Ritter elucidates the development of a geographical individual and strives to establish a natural geographical system. Comparing Geography to language theory or philosophy, he believed that it was necessary to understand each "Erdgegend" and its characteristic appearances and natural relationships without relying on the absolute work of pure description and classification. In partitioning the Earth into "Erdgegende" he has developed a theory of area, which he views as indispensable to geographical inquiry. Furthermore, Ritter believed that areas existed a priori and were formed by humans.
Constructing a geographical theory around the area allowed Ritter to make the comparative work would seek to do in the conclusion to his great work. Elevating the importance of the area, he then investigated the peculiarities of each of the localities, remembering of course, to reflect the impact of organic life, mainly humans, on that locality. Once completed, this process would allow the last component in the method of Ritter, the comparison.

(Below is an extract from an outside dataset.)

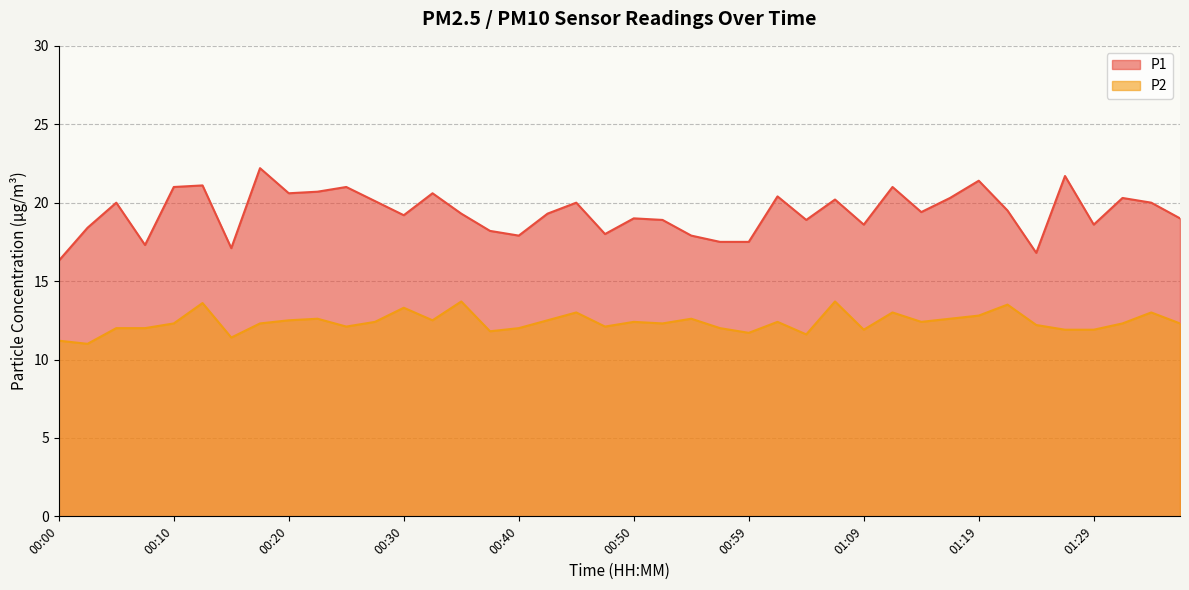

What is the label of the 1st point from the left?

00:00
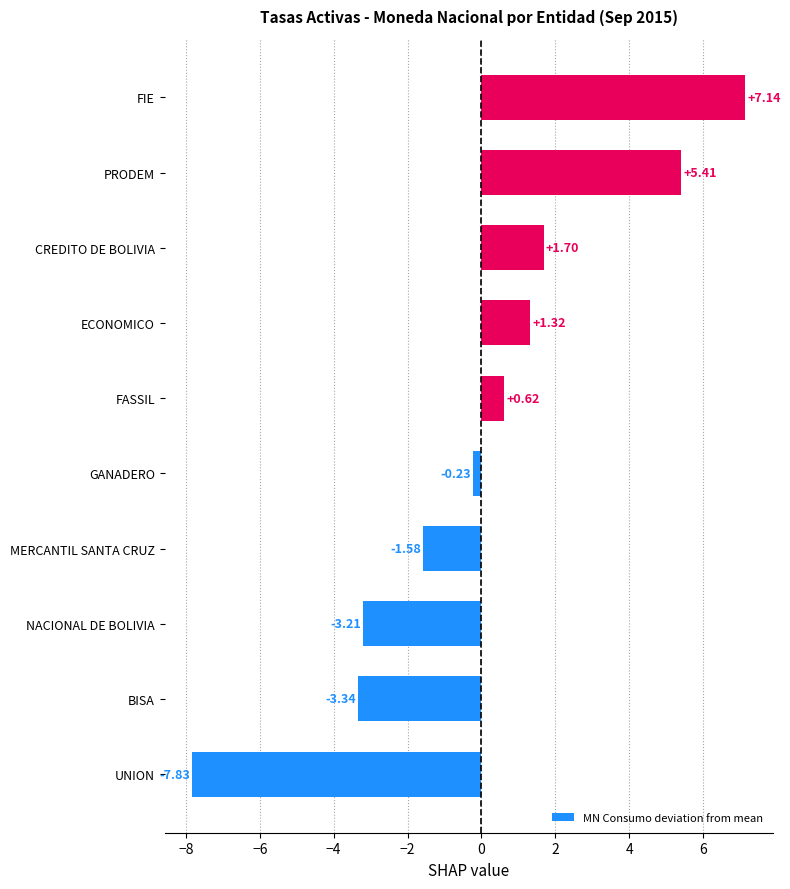

What is the sum of the values at FASSIL and GANADERO?

0.4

The wealth of knowledge aspired was to serve as a foundation on which comparisons could then be made between the localities or areas researched. The knowledge would have allowed a "pure science" to emerge from the exhaustive research. Inherent to Ritter's understanding of area, is the role of God in its creation. He believed the shape of the Earth functioned as a way for God to speak with humans, so that his will could be done. God's will was the development and fulfilment of the areas created.
Format of the Work
At the time of his death, Ritter had produced an astonishing amount of geographical literature contained in his "Erdkunde" alone. It amounts to 21 volumes comprising 19 parts which can be roughly divided into 6 sections
1. Africa 1822
2. East Asia 1818-1836
3. West Asia 1837-1844
4. Arabia 1846-1847
5. Sinai Peninsula 1847-1848
6. Asia Minor 1850-1852
Ritter's masterwork, the 19-volume Die Erdkunde im Verhältniss zur Natur und zur Geschichte des Menschen, written 1816–1859, developed at prodigious length the theme of the influence of the physical environment on human activity. It is an encyclopedia of geographical lore. Ritter unfolded and established the treatment of geography as a study and a science. His treatment was endorsed and adopted by all geographers.

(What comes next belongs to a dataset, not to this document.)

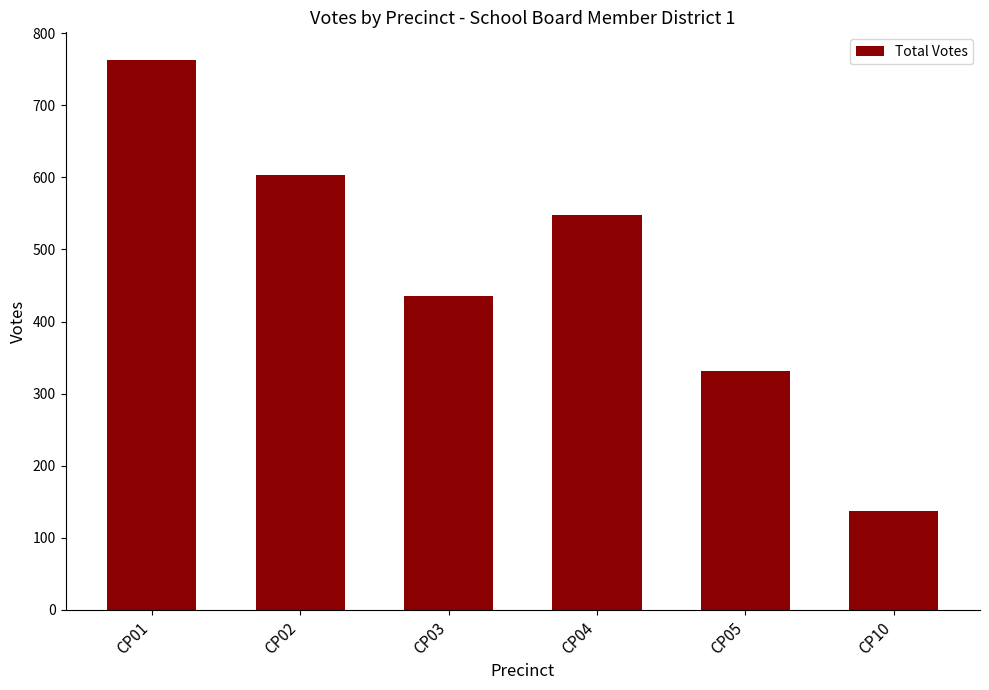

Is it true that the value at CP04 is 548?

True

The first volume of Die Erdkunde was completed in Berlin in 1816, and a part of it was published in the following year. The whole of the first volume did not appear until 1832, and the following volumes were issued from the press in rapid succession. Die Erdkunde was left incomplete at the time of Ritter's death, covering only Asia and Africa.
Many of Ritter's writings were printed in the Monatsberichte of the Berlin Geographical Society, and in the Zeitschrift für allgemeine Erdkunde. His Geschichte der Erdkunde und der Entdeckungen, Allgemeine Erdkunde, and Europa were published posthumously. Some of his works have been translated into English by W. L. Gage: Comparative Geography, and The Comparative Geography of Palestine and the Sinaitic Peninsula

Political abuse of his work

Ritter's writings thus also had implications for political theory. His organic conception of the state could be abused to justify the pursuit of Lebensraum, even at the cost of another nation's existence, because conquest was seen as a biological necessity for a state's growth. His ideas were adopted and transformed into an expansionist ideology by the German geostrategist Friedrich Ratzel. It is to be doubted, however, whether Carl Ritter can be held responsible for this interpretation, which was developed under the influence of Darwinism, which was to become a leading and popular ideology in Germany only after Ritter's death.